Create an Infura project and copypaste the project id into an env file on the root level called producer.env
, like this:
INFURA_PROJECT_ID = <YOUR-PROJECT-ID>
Similarly create database.env
api_consumer.env
consumer.env
with the following ENV variables:
DB_USER=postgres
DB_PASSWORD=<YOUR-PASSWORD>
DB_NAME=kafka_sink
If you wish to add a new price feed contract simply specify the desired address and abi in the config.ini
file.
If you wish to add a new API please leverage the fetch
(for standard GET and POST requests) and fetch_custom
(for custom requests, e.g. get with path parameters)
from the APIHook
class. Additionally you might need to write a dedicated transform method in case the response is not in a JSON format.
Run
docker-compose up
In another terminal you can then run:
docker exec -it kafka-demo_store_1 psql -U postgres -a kafka_sink -c "SELECT * FROM contract_price;"
docker exec -it kafka-demo_store_1 psql -U postgres -a kafka_sink -c "SELECT * FROM api_price;"
Both target tables store event data in a jsonb column called event
. You can query by making use of Postgres JSON operators.

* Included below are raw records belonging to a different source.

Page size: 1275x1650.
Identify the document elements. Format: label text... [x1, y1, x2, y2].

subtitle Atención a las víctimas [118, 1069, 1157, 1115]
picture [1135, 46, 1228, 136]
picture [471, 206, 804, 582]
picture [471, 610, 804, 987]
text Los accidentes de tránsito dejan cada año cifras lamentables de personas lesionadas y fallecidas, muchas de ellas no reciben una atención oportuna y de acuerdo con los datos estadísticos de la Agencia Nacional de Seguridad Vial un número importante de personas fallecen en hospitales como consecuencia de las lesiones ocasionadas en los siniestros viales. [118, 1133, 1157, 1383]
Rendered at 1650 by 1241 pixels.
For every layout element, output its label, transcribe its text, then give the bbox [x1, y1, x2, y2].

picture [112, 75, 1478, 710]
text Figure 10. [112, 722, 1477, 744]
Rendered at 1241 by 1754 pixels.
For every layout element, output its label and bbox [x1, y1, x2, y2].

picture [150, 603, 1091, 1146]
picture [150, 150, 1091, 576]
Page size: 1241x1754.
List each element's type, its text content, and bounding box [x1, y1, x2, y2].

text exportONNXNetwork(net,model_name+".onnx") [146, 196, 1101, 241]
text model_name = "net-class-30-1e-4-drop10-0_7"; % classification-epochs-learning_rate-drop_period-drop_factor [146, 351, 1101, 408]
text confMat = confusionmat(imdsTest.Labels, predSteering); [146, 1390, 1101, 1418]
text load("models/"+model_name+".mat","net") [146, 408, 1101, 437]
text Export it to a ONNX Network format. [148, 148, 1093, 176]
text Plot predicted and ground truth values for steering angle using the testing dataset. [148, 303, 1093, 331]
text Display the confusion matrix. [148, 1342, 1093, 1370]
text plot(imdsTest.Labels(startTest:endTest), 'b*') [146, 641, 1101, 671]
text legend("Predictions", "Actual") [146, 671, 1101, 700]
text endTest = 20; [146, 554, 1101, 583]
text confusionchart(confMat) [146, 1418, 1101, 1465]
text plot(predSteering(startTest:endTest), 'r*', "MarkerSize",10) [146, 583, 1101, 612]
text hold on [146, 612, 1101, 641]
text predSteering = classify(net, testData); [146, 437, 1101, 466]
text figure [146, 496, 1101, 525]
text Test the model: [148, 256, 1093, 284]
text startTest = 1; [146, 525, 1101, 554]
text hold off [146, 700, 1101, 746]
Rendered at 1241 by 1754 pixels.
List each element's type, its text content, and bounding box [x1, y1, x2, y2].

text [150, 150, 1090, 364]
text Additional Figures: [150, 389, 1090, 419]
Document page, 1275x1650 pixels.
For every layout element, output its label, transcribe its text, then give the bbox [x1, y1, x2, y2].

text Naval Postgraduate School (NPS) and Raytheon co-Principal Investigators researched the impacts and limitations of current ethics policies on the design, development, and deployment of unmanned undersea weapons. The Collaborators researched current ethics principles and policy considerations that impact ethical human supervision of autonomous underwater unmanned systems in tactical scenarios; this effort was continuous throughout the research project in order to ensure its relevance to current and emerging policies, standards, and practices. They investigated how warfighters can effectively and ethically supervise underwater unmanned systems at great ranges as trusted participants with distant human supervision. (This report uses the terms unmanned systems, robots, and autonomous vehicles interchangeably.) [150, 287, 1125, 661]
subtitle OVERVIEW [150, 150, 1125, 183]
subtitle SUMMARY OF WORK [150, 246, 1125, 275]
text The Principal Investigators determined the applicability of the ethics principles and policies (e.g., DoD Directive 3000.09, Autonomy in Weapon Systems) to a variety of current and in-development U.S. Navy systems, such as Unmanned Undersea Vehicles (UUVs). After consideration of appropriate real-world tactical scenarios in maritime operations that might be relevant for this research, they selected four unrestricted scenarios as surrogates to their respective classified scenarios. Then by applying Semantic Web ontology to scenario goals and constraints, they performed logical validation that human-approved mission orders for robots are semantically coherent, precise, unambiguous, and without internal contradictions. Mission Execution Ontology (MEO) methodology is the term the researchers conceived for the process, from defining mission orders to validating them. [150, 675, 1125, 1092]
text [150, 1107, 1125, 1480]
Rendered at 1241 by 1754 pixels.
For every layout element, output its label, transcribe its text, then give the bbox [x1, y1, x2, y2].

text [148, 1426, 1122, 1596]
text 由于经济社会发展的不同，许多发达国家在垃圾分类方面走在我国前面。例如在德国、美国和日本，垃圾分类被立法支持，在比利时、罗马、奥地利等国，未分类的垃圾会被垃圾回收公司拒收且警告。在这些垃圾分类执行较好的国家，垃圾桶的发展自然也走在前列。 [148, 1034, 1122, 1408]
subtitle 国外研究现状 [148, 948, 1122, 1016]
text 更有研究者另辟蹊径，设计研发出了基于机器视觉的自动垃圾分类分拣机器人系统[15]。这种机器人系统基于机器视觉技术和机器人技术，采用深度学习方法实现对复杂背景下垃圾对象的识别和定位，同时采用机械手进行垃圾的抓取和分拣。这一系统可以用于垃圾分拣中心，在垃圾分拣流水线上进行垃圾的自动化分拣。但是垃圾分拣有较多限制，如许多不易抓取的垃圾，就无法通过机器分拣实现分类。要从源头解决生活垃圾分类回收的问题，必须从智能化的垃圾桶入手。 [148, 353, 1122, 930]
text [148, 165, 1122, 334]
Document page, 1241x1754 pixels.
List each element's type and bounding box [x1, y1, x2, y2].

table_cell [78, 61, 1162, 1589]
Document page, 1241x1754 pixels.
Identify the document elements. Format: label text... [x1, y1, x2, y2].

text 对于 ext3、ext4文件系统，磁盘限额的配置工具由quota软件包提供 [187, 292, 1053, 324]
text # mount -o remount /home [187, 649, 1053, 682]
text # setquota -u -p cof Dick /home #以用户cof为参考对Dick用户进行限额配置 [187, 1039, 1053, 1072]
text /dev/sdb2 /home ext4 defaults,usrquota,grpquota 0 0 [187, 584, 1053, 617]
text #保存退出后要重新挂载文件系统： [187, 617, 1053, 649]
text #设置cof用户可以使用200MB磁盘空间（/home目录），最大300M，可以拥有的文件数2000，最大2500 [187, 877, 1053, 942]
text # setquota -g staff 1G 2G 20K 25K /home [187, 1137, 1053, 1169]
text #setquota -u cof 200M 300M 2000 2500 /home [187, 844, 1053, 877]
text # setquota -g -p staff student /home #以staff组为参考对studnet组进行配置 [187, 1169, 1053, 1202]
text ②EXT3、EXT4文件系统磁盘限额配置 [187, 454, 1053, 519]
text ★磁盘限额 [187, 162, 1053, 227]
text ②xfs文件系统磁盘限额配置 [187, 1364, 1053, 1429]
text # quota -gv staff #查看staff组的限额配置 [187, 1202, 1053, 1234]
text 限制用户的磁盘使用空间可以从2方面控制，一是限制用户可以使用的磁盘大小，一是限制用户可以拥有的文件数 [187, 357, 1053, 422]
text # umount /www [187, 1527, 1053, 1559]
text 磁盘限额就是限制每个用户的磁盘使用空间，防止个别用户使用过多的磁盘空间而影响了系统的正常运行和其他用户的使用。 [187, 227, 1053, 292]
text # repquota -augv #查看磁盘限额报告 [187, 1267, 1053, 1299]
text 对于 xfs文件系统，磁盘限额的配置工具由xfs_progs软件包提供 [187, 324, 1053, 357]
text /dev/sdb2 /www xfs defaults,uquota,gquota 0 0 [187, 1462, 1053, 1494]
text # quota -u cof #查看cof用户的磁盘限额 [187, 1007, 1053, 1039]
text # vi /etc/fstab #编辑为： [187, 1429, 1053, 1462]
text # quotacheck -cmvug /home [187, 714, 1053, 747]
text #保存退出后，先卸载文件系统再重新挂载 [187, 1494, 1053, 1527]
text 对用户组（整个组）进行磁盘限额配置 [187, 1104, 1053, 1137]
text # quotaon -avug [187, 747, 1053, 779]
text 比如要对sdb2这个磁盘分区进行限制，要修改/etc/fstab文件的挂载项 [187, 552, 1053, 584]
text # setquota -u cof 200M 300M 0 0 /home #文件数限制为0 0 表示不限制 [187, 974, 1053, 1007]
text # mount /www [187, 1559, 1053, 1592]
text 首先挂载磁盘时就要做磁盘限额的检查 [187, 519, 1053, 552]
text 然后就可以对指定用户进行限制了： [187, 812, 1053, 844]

For example use the following query to get the latest ETH price from the coingecko ('cg') API:
SELECT (event -> 'ethereum' ->> 'usd')::numeric as price FROM api_price WHERE event ->> 'event_type' = 'cg' order by updated_at desc limit 1
This is just a quick demo of kafka's pub sub using Python. It's missing a lot of stuff you would want if you were going to use this in a production environment. Including:
- payload validation
- authentication and authorization
- improved error handling
- managing partitions
- probably other things